Team building: Your tips to get it right first time

Once upon a time team building wasn’t really “a thing” amongst businesses. Most were just interested in getting the absolute maximum from their employees, and the thought of using team building as a method of doing this was utterly out of the question. In fact, some just viewed it as a day off.

However, office culture is changing, and there has been a greater shift to really value the work that employees add to a company.

It means that team building is most definitely a key consideration for businesses, although there are naturally right and wrong ways to approach it.

Suffice to say, today’s guide is going to hone in on the former and show how to make team building a really worthwhile concept for all concerned within your organisation.

What is the goal of the day?

First and foremost, expectations need to be set from the outset. The last thing you need is to take your employees out for the day, and everyone to return home scratching their heads about the purpose of it.

As such, while you don’t need to give everything away, at least provide a few pointers. Do you want your team to work better? Are you trying to get new recruits integrated into the team more? Or is this a purely process-driven day, where you are looking to fine-tune the work-related processes that can help your team function better.

It’s not just about pub crawls

As we alluded to at the start of this article, team building days once had something of a stigma attached to them. They were once regarded as being purely social, which is great in one respect, but probably isn’t going to benefit the overall performance of your team.

Nowadays, they tend to be a little more formal. For example, some companies will hire a conference facility at somewhere like the Belfry, and hold an informal get-together there.

In short, the world is your oyster – but don’t fall into the trap of making this about excessive alcohol consumption.

Make sure it’s within work hours

Sure, some bosses might not be huge fans of this next concept, but in the interests of getting the most from your team building day, it is really important.

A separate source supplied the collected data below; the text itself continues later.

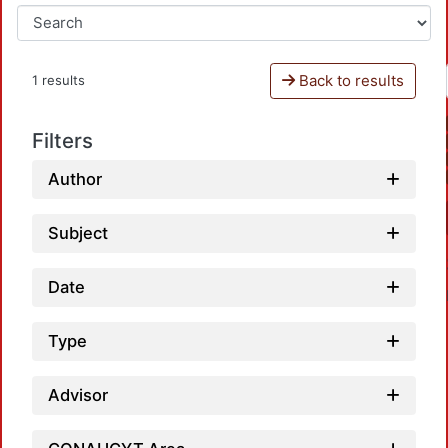
Back to results
1 results
Filters
Author
Subject
Date
Type
Advisor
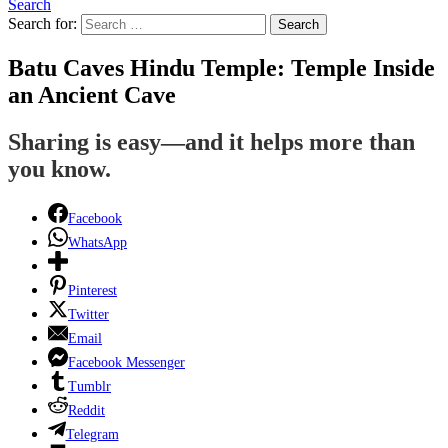
Search
Search for:
Search
Batu Caves Hindu Temple: Temple Inside
an Ancient Cave
Sharing is easy—and it helps more than
you know.
Facebook
WhatsApp
Pinterest
Twitter
Email
Facebook Messenger
Tumblr
Reddit
Telegram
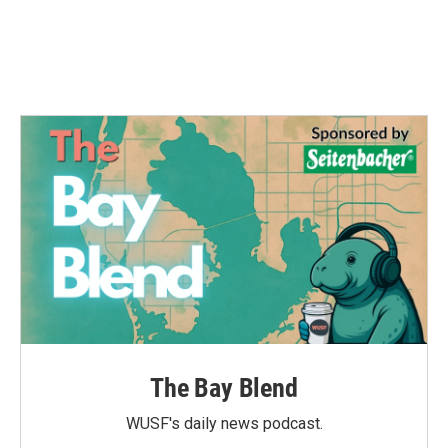
The Bay Blend
WUSF's daily news podcast.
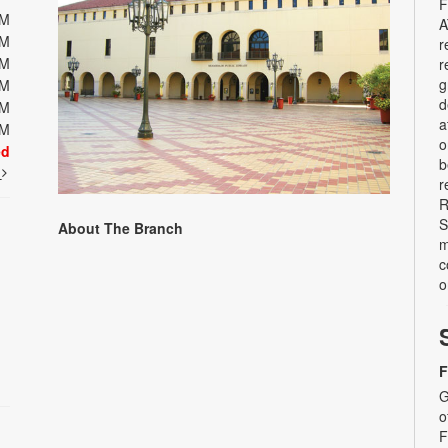
F
PM
A
PM
r
PM
r
g
PM
d
PM
a
PM
o
ed
b
t
r
R
S
About The Branch
m
c
o
F
G
o
F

If you ask employees to attend a team-building activity outside of normal hours, you won’t get everyone turning up. Excuses will roll in, and you’ll struggle for numbers. However, put it during standard working hours, and immediately employees will feel more committed. In the end, all parties will get so much more out of it.

It’s not about competition

This final point relates to some of the potential activities that are stereotypical of a team-building day. Once upon a time it might have been making employees compete against each other, usually with some fun-packed day. However, times have changed, and collaboration is on the menu. Try and arrange activities that will make people work together better – rather than work against each other.